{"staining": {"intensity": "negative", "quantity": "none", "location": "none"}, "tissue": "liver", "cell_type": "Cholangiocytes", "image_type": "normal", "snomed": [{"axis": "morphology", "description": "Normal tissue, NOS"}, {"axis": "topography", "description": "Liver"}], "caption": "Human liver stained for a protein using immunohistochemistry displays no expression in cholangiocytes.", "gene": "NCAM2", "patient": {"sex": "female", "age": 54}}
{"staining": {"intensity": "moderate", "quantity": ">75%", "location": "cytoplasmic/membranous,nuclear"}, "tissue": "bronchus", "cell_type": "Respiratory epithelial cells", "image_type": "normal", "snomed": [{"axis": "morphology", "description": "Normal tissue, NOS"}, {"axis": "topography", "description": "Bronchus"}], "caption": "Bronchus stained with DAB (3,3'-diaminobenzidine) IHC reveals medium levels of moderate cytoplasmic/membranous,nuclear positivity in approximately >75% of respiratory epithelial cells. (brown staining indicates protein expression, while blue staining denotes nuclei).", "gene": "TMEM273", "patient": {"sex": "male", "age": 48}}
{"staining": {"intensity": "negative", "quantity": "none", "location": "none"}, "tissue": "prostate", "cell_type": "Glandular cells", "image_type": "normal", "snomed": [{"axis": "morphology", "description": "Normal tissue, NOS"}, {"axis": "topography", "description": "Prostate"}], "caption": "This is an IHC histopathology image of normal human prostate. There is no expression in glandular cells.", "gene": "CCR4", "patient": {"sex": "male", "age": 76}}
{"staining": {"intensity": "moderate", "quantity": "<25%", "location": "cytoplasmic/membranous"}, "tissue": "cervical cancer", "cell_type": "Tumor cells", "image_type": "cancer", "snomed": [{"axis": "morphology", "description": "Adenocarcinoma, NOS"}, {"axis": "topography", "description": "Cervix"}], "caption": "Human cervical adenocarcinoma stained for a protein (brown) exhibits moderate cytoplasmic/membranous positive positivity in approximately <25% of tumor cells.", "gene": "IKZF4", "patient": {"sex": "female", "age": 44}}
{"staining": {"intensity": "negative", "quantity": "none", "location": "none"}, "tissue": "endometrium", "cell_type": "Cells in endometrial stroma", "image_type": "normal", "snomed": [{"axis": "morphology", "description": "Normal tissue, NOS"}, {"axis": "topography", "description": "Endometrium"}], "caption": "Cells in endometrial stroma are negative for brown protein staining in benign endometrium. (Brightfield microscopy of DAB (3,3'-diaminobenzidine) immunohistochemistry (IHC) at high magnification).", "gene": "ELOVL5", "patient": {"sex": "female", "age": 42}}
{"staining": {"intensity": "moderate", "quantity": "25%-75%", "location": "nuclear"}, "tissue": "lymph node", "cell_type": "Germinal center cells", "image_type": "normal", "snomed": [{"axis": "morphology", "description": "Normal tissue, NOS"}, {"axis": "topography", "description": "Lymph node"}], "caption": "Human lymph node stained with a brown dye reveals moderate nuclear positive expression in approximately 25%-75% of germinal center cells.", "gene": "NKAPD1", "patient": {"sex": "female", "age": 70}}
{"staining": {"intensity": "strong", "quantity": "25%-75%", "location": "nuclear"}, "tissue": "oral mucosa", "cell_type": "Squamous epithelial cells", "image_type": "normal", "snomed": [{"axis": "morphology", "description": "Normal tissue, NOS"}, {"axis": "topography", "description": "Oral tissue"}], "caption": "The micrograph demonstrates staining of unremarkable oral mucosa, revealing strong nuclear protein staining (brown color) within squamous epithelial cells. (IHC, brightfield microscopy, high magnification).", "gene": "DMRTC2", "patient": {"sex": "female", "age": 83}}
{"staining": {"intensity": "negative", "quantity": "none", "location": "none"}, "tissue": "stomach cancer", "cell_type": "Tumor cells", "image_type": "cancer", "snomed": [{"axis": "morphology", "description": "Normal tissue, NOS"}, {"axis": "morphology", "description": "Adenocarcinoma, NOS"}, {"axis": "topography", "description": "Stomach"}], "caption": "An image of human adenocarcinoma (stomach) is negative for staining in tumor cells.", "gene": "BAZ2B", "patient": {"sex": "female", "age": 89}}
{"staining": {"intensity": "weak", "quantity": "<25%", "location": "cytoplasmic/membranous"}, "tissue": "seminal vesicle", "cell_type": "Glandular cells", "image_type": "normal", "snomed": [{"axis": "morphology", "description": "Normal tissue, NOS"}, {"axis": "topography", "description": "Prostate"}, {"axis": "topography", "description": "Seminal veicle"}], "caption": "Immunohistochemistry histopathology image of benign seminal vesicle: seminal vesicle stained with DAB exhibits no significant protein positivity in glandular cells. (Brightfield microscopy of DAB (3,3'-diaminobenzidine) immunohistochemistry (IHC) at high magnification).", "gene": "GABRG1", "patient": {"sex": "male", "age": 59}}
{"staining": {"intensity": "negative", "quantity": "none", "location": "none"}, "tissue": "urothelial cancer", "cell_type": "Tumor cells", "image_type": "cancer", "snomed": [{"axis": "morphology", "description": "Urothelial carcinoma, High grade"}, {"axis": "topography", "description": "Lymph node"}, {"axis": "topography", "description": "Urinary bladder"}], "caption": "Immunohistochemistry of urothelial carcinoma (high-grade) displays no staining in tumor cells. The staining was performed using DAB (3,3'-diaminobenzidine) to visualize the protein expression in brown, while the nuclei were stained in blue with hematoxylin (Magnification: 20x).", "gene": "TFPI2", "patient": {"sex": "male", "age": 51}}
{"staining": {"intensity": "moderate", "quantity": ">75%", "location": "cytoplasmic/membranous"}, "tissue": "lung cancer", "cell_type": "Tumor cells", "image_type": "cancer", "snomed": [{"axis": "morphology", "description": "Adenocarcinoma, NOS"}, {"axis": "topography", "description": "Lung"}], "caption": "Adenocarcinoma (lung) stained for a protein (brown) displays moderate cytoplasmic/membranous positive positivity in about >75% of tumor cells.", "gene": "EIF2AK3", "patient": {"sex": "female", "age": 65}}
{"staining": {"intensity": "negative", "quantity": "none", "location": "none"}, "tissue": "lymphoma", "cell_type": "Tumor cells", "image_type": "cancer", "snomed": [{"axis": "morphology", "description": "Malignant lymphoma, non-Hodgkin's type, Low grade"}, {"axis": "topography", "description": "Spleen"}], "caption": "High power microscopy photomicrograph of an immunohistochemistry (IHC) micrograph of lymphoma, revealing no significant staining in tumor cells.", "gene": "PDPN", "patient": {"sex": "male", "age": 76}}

+++

• [WORK INSTRUCTION]:
Repeat the records exactly, including every line.

• [TASK ANSWER]:
{"staining": {"intensity": "negative", "quantity": "none", "location": "none"}, "tissue": "liver", "cell_type": "Cholangiocytes", "image_type": "normal", "snomed": [{"axis": "morphology", "description": "Normal tissue, NOS"}, {"axis": "topography", "description": "Liver"}], "caption": "Human liver stained for a protein using immunohistochemistry displays no expression in cholangiocytes.", "gene": "NCAM2", "patient": {"sex": "female", "age": 54}}
{"staining": {"intensity": "moderate", "quantity": ">75%", "location": "cytoplasmic/membranous,nuclear"}, "tissue": "bronchus", "cell_type": "Respiratory epithelial cells", "image_type": "normal", "snomed": [{"axis": "morphology", "description": "Normal tissue, NOS"}, {"axis": "topography", "description": "Bronchus"}], "caption": "Bronchus stained with DAB (3,3'-diaminobenzidine) IHC reveals medium levels of moderate cytoplasmic/membranous,nuclear positivity in approximately >75% of respiratory epithelial cells. (brown staining indicates protein expression, while blue staining denotes nuclei).", "gene": "TMEM273", "patient": {"sex": "male", "age": 48}}
{"staining": {"intensity": "negative", "quantity": "none", "location": "none"}, "tissue": "prostate", "cell_type": "Glandular cells", "image_type": "normal", "snomed": [{"axis": "morphology", "description": "Normal tissue, NOS"}, {"axis": "topography", "description": "Prostate"}], "caption": "This is an IHC histopathology image of normal human prostate. There is no expression in glandular cells.", "gene": "CCR4", "patient": {"sex": "male", "age": 76}}
{"staining": {"intensity": "moderate", "quantity": "<25%", "location": "cytoplasmic/membranous"}, "tissue": "cervical cancer", "cell_type": "Tumor cells", "image_type": "cancer", "snomed": [{"axis": "morphology", "description": "Adenocarcinoma, NOS"}, {"axis": "topography", "description": "Cervix"}], "caption": "Human cervical adenocarcinoma stained for a protein (brown) exhibits moderate cytoplasmic/membranous positive positivity in approximately <25% of tumor cells.", "gene": "IKZF4", "patient": {"sex": "female", "age": 44}}
{"staining": {"intensity": "negative", "quantity": "none", "location": "none"}, "tissue": "endometrium", "cell_type": "Cells in endometrial stroma", "image_type": "normal", "snomed": [{"axis": "morphology", "description": "Normal tissue, NOS"}, {"axis": "topography", "description": "Endometrium"}], "caption": "Cells in endometrial stroma are negative for brown protein staining in benign endometrium. (Brightfield microscopy of DAB (3,3'-diaminobenzidine) immunohistochemistry (IHC) at high magnification).", "gene": "ELOVL5", "patient": {"sex": "female", "age": 42}}
{"staining": {"intensity": "moderate", "quantity": "25%-75%", "location": "nuclear"}, "tissue": "lymph node", "cell_type": "Germinal center cells", "image_type": "normal", "snomed": [{"axis": "morphology", "description": "Normal tissue, NOS"}, {"axis": "topography", "description": "Lymph node"}], "caption": "Human lymph node stained with a brown dye reveals moderate nuclear positive expression in approximately 25%-75% of germinal center cells.", "gene": "NKAPD1", "patient": {"sex": "female", "age": 70}}
{"staining": {"intensity": "strong", "quantity": "25%-75%", "location": "nuclear"}, "tissue": "oral mucosa", "cell_type": "Squamous epithelial cells", "image_type": "normal", "snomed": [{"axis": "morphology", "description": "Normal tissue, NOS"}, {"axis": "topography", "description": "Oral tissue"}], "caption": "The micrograph demonstrates staining of unremarkable oral mucosa, revealing strong nuclear protein staining (brown color) within squamous epithelial cells. (IHC, brightfield microscopy, high magnification).", "gene": "DMRTC2", "patient": {"sex": "female", "age": 83}}
{"staining": {"intensity": "negative", "quantity": "none", "location": "none"}, "tissue": "stomach cancer", "cell_type": "Tumor cells", "image_type": "cancer", "snomed": [{"axis": "morphology", "description": "Normal tissue, NOS"}, {"axis": "morphology", "description": "Adenocarcinoma, NOS"}, {"axis": "topography", "description": "Stomach"}], "caption": "An image of human adenocarcinoma (stomach) is negative for staining in tumor cells.", "gene": "BAZ2B", "patient": {"sex": "female", "age": 89}}
{"staining": {"intensity": "weak", "quantity": "<25%", "location": "cytoplasmic/membranous"}, "tissue": "seminal vesicle", "cell_type": "Glandular cells", "image_type": "normal", "snomed": [{"axis": "morphology", "description": "Normal tissue, NOS"}, {"axis": "topography", "description": "Prostate"}, {"axis": "topography", "description": "Seminal veicle"}], "caption": "Immunohistochemistry histopathology image of benign seminal vesicle: seminal vesicle stained with DAB exhibits no significant protein positivity in glandular cells. (Brightfield microscopy of DAB (3,3'-diaminobenzidine) immunohistochemistry (IHC) at high magnification).", "gene": "GABRG1", "patient": {"sex": "male", "age": 59}}
{"staining": {"intensity": "negative", "quantity": "none", "location": "none"}, "tissue": "urothelial cancer", "cell_type": "Tumor cells", "image_type": "cancer", "snomed": [{"axis": "morphology", "description": "Urothelial carcinoma, High grade"}, {"axis": "topography", "description": "Lymph node"}, {"axis": "topography", "description": "Urinary bladder"}], "caption": "Immunohistochemistry of urothelial carcinoma (high-grade) displays no staining in tumor cells. The staining was performed using DAB (3,3'-diaminobenzidine) to visualize the protein expression in brown, while the nuclei were stained in blue with hematoxylin (Magnification: 20x).", "gene": "TFPI2", "patient": {"sex": "male", "age": 51}}
{"staining": {"intensity": "moderate", "quantity": ">75%", "location": "cytoplasmic/membranous"}, "tissue": "lung cancer", "cell_type": "Tumor cells", "image_type": "cancer", "snomed": [{"axis": "morphology", "description": "Adenocarcinoma, NOS"}, {"axis": "topography", "description": "Lung"}], "caption": "Adenocarcinoma (lung) stained for a protein (brown) displays moderate cytoplasmic/membranous positive positivity in about >75% of tumor cells.", "gene": "EIF2AK3", "patient": {"sex": "female", "age": 65}}
{"staining": {"intensity": "negative", "quantity": "none", "location": "none"}, "tissue": "lymphoma", "cell_type": "Tumor cells", "image_type": "cancer", "snomed": [{"axis": "morphology", "description": "Malignant lymphoma, non-Hodgkin's type, Low grade"}, {"axis": "topography", "description": "Spleen"}], "caption": "High power microscopy photomicrograph of an immunohistochemistry (IHC) micrograph of lymphoma, revealing no significant staining in tumor cells.", "gene": "PDPN", "patient": {"sex": "male", "age": 76}}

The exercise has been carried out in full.